A mediocre team may actually get high draft picks, but waste them. Consider:
- In 2014, the Canucks used the sixth overall pick to select right winger Jake Virtanen. Twelve players drafted after him have played more games, sixteen have scored more goals, twenty-one more points, and twenty-nine more point shares. That includes Vancouver’s 24th overall pick, Jared McCann (who played one season as a Canuck before being traded to Florida), and the 36th overall pick, Thatcher Demko.

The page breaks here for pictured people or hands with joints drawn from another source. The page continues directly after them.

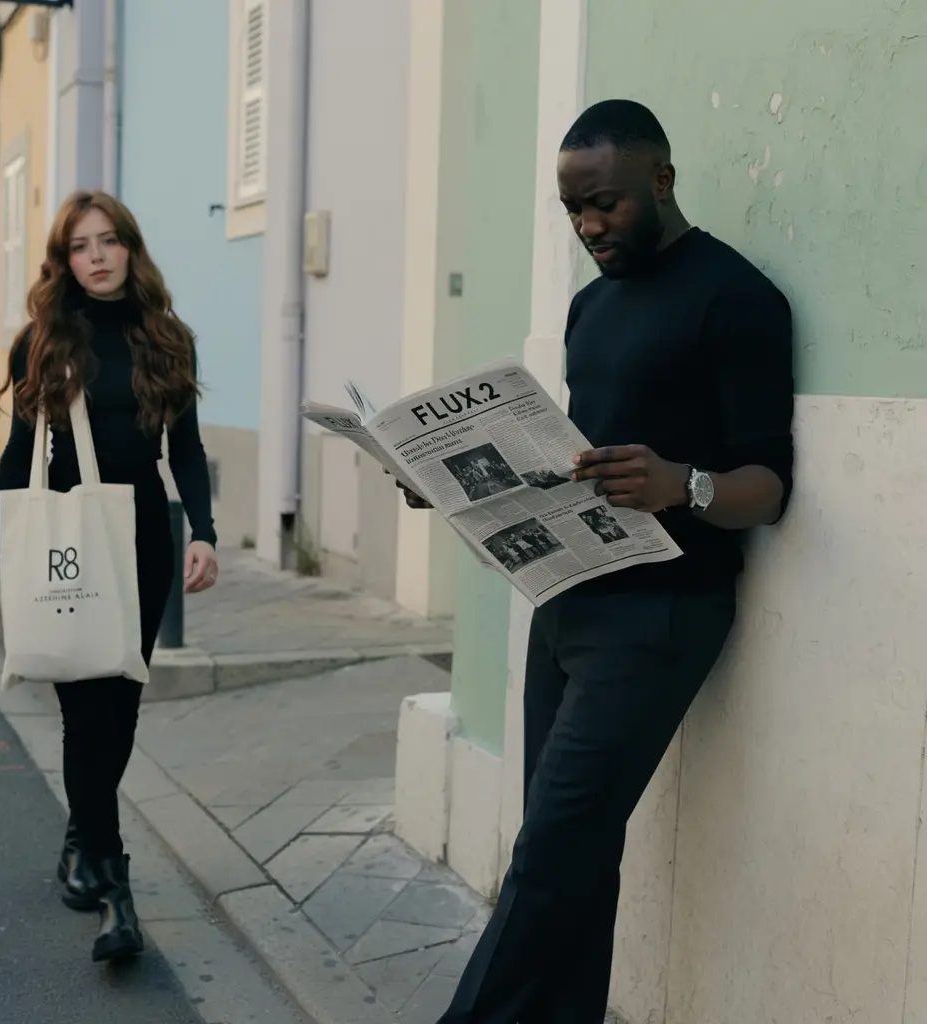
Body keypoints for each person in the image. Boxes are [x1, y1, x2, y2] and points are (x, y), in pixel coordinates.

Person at [399, 99, 795, 1022]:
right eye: (573, 211)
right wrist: (448, 482)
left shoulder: (736, 298)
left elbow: (769, 486)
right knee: (576, 856)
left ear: (662, 178)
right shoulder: (589, 307)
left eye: (605, 205)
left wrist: (682, 485)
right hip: (569, 599)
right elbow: (570, 463)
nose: (588, 228)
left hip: (664, 614)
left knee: (546, 854)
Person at [0, 190, 220, 964]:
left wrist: (203, 531)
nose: (99, 257)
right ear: (64, 261)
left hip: (141, 542)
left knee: (121, 712)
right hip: (63, 548)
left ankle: (83, 832)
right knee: (85, 716)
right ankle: (115, 885)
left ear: (132, 250)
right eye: (82, 246)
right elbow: (18, 458)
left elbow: (190, 448)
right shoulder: (43, 342)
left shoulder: (166, 340)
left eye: (111, 242)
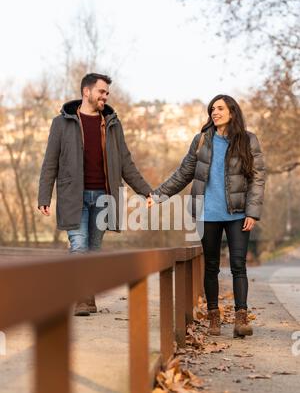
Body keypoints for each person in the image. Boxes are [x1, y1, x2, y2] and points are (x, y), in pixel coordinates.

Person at [149, 94, 266, 338]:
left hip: (238, 214)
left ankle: (240, 319)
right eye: (212, 109)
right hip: (207, 214)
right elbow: (183, 174)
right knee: (211, 267)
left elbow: (257, 178)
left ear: (232, 112)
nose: (215, 112)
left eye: (220, 108)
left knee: (238, 265)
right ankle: (214, 318)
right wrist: (158, 195)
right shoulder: (201, 140)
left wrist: (253, 213)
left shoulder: (248, 140)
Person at [38, 73, 152, 316]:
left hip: (104, 196)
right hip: (73, 196)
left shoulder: (112, 123)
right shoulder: (62, 123)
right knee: (78, 246)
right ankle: (80, 298)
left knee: (94, 249)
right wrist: (44, 196)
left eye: (107, 93)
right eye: (101, 91)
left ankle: (87, 295)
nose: (105, 96)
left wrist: (146, 191)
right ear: (86, 92)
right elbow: (50, 163)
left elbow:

- In 2016, Vancouver drafted right defenseman Olli Juolevi with the fifth overall selection. Juolevi finally surfaced in a Canucks uniform for 23 games last season, but was traded to Florida last month for a couple of guys. I won’t do him the indignity of listing all the players drafted after him whose NHL careers have been more successful…but the list is extensive.
- In 2017 and 2018, aha! Finally, you could definitely say that they made some good choices. Elias Pettersson, taken fifth in 2017, is arguably the best player of that draft class to date, certainly the best forward. Quinn Hughes, 2018’s seventh overall selection, is certainly the best defenseman amongst his peers, even eclipsing first overall pick Rasmus Dahlin.

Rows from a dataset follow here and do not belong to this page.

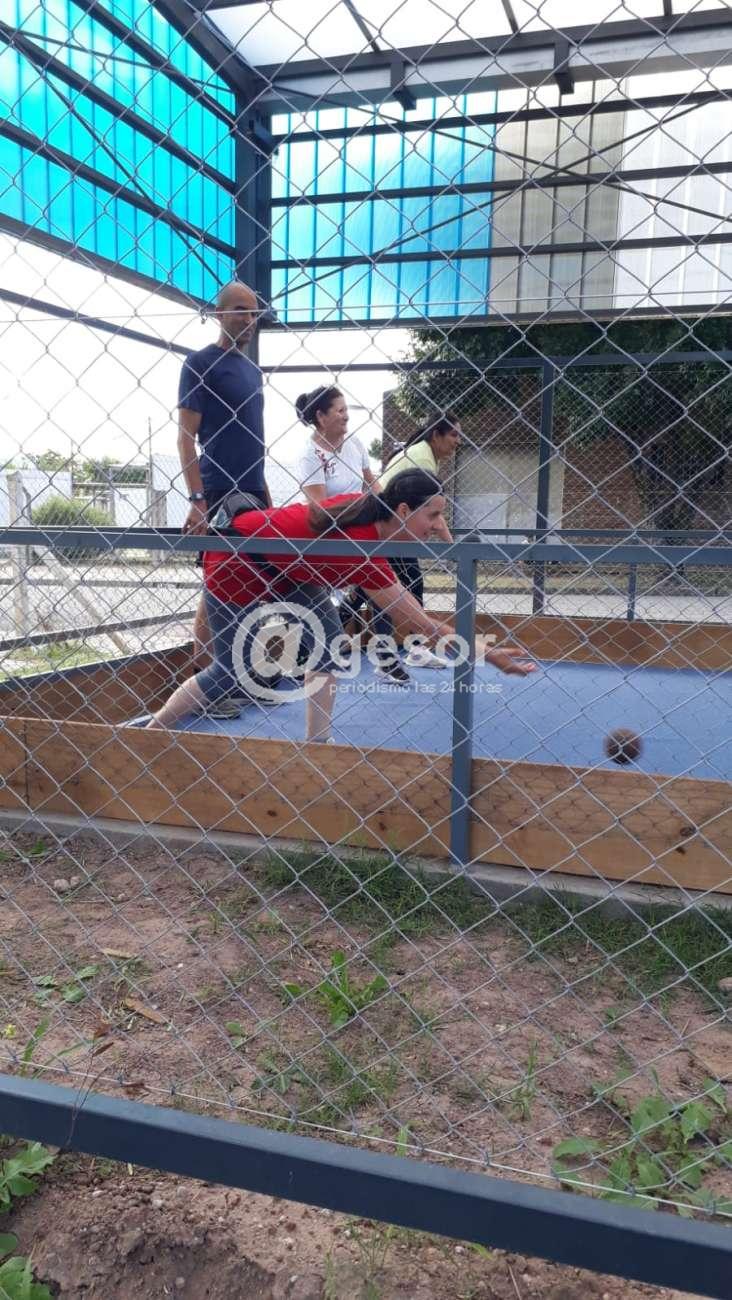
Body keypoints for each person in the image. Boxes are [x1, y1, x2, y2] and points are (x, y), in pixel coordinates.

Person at [146, 470, 536, 742]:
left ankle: (317, 743)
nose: (438, 524)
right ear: (403, 512)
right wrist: (490, 655)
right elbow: (423, 626)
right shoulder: (362, 550)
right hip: (236, 559)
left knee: (328, 648)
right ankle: (153, 731)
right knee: (229, 672)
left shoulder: (368, 517)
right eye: (433, 514)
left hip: (287, 567)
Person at [177, 279, 272, 716]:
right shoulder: (199, 363)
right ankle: (204, 679)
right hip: (218, 490)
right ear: (218, 314)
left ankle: (237, 673)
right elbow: (185, 437)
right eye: (239, 310)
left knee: (251, 582)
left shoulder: (252, 371)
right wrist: (198, 499)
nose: (248, 319)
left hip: (254, 490)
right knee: (215, 585)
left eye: (253, 312)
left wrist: (265, 495)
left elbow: (254, 440)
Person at [295, 385, 379, 502]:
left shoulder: (354, 441)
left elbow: (371, 483)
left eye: (346, 410)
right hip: (337, 513)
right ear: (320, 416)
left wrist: (387, 504)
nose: (347, 417)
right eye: (340, 411)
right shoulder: (310, 456)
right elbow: (320, 508)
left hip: (359, 509)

- And yet, in 2019 they took right winger Vasily Podkolzin with the tenth overall pick, and in just two seasons he’s been passed by five of his later-drafted peers in games played and nine in points scored.
- And for good measure, they traded away their first and second round picks in 2020 and again their first rounder this past offseason.

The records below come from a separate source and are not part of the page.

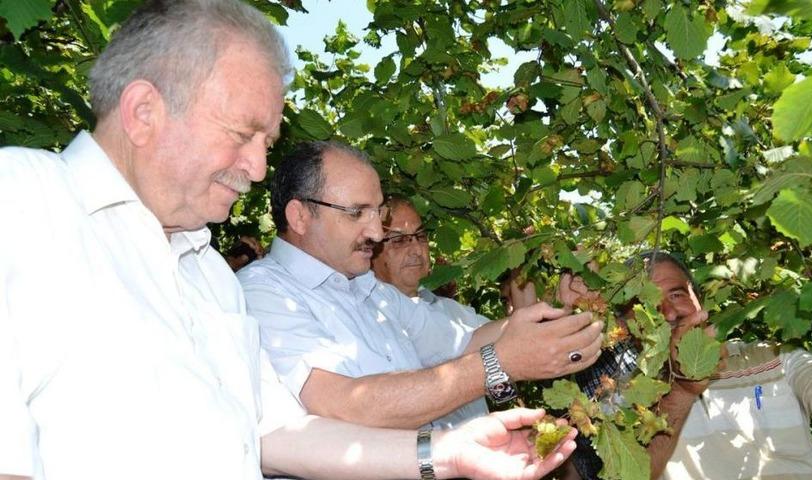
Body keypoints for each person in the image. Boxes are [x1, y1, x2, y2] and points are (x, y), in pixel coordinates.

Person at [0, 1, 578, 479]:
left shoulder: (207, 275)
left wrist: (446, 454)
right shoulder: (22, 200)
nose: (255, 168)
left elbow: (275, 433)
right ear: (144, 111)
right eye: (241, 134)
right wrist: (497, 367)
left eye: (266, 143)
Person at [238, 140, 605, 431]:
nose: (377, 232)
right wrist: (498, 364)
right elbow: (346, 405)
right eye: (356, 213)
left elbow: (464, 341)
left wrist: (557, 307)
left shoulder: (370, 290)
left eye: (377, 213)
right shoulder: (261, 294)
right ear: (300, 216)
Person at [566, 252, 812, 479]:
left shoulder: (773, 358)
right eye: (646, 303)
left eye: (677, 294)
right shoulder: (613, 400)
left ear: (699, 300)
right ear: (624, 325)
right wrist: (681, 390)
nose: (668, 311)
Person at [370, 195, 491, 426]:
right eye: (398, 240)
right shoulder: (373, 315)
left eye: (420, 236)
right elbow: (503, 341)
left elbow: (517, 335)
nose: (416, 249)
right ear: (371, 250)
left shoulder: (451, 310)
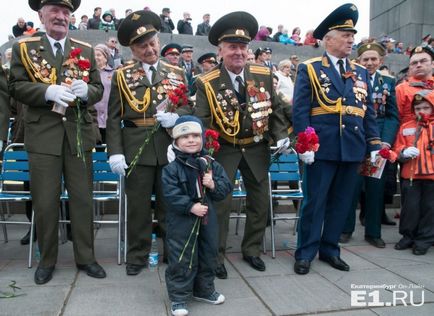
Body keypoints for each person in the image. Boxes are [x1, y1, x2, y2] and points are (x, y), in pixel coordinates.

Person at [8, 0, 106, 285]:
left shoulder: (85, 49)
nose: (61, 17)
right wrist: (46, 91)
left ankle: (86, 257)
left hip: (78, 135)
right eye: (55, 11)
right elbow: (14, 86)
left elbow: (98, 89)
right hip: (43, 137)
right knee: (46, 201)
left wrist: (88, 90)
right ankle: (46, 260)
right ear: (41, 15)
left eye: (66, 12)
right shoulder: (23, 48)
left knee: (83, 200)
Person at [194, 11, 289, 278]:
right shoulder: (206, 82)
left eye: (243, 47)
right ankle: (216, 256)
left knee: (259, 203)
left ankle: (252, 250)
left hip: (257, 148)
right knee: (219, 206)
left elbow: (277, 109)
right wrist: (205, 155)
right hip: (224, 149)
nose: (238, 52)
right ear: (220, 50)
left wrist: (282, 134)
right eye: (232, 47)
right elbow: (203, 120)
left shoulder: (263, 74)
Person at [292, 3, 381, 275]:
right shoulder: (310, 68)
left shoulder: (361, 72)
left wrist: (375, 144)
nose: (351, 39)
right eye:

It’s tough to be a successful team when you don’t draft well, because then you rely on free agency and trades to make your team better, which is often more costly than just having talented, home-grown talent. Just seven of their current 22-man roster are Vancouver draftees. They went out this past offseason and spent huge money on Oliver Edman-Larsson and Tyler Myers, both for six-year deals. They have to extend Brock Boeser, who has arbitration rights this coming summer. Demko has yet to realize the hopes and dreams that the franchise expected from him as he replaced Jacob Markstrom, and his newly-acquired backup Jaroslav Halak isn’t exactly playing like he did for the Boston Bruins for the past few years. (It’s almost like Halak alone isn’t the reason Halak played so well. Hmmmm…)
So on social media for the past few days I’ve seen a lot of buzz about the hot seat upon which general manager Jim Benning sits, and deservedly so. He’s been the GM since 2014, and usually you want to make your team better, not worse, from your efforts. And yet, here we are, with a Canucks team that now seems well situated for a slow burn in the Mediocrity Zone, with all these talented young players maturing together but nevertheless going to waste alongside the overpaid teammates acquired to replace the void left by otherwise bad drafting. It’s a common refrain in the NHL, probably because so many of these GMs just keep hanging around despite themselves and no one ever feels like being put out to pasture for good. I guess not every team can be well managed!